■ **What you will do**:
A – Decide whether each statement agrees with the passage on dividing property in a divorce, answering yes or no and quoting the deciding words from it: (i) Property acquired by the parties before the marriage is typically separate property. (ii) Gifts given between spouses are always separate property. (iii) A settlement that compensates for property damage will generally be separate property.
B – From the passage on dividing property in a divorce, set down word for word the part starting with "For example, property" and going on through "become marital property.".

■ **Reading passage**:
Division of assets and debts in a divorce is usually a central issue for any couple. Any property acquired by the parties before the marriage is typically separate property while anything acquired during the marriage is marital property (also referred to as “community property”) with a few exceptions.
For example, property received by devise typically is not marital property. This means that if one spouse receives real property, money, or personal property through inheritance—whether by a last will and testament, life insurance proceeds, etc.– those assets are not part of the marital estate. However, as with any separate property, these assets can become marital property.
For instance, if your spouse inherits a sum of money and then deposits that money into a joint account—thus “commingling” funds from the inheritance and the marital community (pay checks, etc.)–the nature of the inherited funds could, over a short or long period, “convert” from separate property to community property.
Similarly, gifts from a person outside the marriage also are typically separate property. For example, if your spouse receives an expensive watch from a family member for his/her birthday, then in all likelihood that watch is separate property, and its value will not be included in the marital estate. This should not be confused with gifts given between spouses. These gifts may be community property and their value considered in the marital estate.
Some awards from certain lawsuits may also be separate property. If one spouse receives a settlement or court judgment in a personal injury suit for pain and suffering, that award (or part of that award) might be considered separate property. This is true even if the incident that lead to the lawsuit and the lawsuit itself happened during the marriage. If the funds from the personal injury award are commingled with marital funds, though, it may become community property. If the settlement was to compensate for property damage, the settlement funds generally will be community property. This is because the property itself would have been community property.

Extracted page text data
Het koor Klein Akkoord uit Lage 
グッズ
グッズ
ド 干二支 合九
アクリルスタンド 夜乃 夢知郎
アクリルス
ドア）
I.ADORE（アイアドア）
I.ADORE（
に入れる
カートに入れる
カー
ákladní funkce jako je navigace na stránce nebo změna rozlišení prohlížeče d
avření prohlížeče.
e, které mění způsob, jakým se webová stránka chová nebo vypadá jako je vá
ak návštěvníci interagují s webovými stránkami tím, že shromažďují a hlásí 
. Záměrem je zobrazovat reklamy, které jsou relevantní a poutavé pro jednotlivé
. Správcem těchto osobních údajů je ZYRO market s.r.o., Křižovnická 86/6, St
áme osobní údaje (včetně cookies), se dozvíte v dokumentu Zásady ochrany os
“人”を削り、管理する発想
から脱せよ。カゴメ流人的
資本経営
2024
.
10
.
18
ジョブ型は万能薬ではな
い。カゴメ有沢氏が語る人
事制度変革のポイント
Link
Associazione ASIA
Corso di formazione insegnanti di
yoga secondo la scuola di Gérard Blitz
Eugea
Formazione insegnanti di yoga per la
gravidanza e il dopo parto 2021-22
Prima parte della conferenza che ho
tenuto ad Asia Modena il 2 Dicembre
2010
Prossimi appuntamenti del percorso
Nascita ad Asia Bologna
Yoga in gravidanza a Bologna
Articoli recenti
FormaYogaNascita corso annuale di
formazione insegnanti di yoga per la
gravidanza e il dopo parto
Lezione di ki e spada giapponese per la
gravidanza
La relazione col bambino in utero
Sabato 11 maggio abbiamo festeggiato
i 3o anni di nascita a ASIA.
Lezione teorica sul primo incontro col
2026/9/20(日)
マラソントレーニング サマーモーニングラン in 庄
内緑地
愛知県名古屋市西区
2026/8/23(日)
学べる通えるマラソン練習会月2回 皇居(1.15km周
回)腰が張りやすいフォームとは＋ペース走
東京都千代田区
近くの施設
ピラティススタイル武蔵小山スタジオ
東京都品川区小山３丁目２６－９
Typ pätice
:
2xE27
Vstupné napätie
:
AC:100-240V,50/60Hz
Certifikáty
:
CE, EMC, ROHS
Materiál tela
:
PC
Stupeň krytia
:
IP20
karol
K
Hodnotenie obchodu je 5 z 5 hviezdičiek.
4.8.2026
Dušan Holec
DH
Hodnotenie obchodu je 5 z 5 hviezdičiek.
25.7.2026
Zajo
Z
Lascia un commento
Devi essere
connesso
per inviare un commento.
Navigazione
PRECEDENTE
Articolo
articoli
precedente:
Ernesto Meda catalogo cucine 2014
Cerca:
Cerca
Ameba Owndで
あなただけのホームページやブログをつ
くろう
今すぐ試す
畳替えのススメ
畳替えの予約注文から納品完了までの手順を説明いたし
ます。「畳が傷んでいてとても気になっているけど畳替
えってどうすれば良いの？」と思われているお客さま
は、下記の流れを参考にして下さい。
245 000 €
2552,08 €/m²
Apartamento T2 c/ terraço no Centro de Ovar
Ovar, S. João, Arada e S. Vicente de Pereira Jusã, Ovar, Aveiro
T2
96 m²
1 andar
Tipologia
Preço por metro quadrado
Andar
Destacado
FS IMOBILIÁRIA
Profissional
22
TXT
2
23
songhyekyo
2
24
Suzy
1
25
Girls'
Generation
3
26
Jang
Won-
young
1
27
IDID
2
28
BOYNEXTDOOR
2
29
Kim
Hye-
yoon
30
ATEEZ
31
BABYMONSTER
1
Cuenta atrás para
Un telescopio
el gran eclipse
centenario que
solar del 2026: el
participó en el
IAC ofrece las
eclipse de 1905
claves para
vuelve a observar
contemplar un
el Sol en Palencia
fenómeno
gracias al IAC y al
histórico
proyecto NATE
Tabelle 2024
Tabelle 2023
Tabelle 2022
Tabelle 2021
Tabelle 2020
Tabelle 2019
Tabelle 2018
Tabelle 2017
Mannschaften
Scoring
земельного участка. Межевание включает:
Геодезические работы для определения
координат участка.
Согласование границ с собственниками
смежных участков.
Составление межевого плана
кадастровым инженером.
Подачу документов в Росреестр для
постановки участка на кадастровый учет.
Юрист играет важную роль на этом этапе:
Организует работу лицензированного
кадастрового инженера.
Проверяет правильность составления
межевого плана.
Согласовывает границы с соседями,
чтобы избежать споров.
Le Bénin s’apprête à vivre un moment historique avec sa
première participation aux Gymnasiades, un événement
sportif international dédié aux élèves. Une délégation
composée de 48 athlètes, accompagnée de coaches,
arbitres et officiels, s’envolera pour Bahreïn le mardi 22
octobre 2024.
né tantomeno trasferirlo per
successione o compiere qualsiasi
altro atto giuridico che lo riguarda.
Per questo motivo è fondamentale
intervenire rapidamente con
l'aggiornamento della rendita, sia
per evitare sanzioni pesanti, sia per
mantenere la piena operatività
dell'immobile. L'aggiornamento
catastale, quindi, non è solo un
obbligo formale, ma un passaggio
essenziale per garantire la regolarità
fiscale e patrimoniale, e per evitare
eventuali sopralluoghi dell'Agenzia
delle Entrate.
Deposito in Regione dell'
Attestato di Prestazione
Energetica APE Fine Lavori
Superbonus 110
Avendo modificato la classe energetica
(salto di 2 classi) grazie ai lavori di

■ **Set of answers**:
A –
(i) Yes: "Any property acquired by the parties before the marriage is typically separate property"
(ii) No: "These gifts may be community property and their value considered in the marital estate."
(iii) No: "If the settlement was to compensate for property damage, the settlement funds generally will be community property."

B –
For example, property received by devise typically is not marital property. This means that if one spouse receives real property, money, or personal property through inheritance—whether by a last will and testament, life insurance proceeds, etc.– those assets are not part of the marital estate. However, as with any separate property, these assets can become marital property.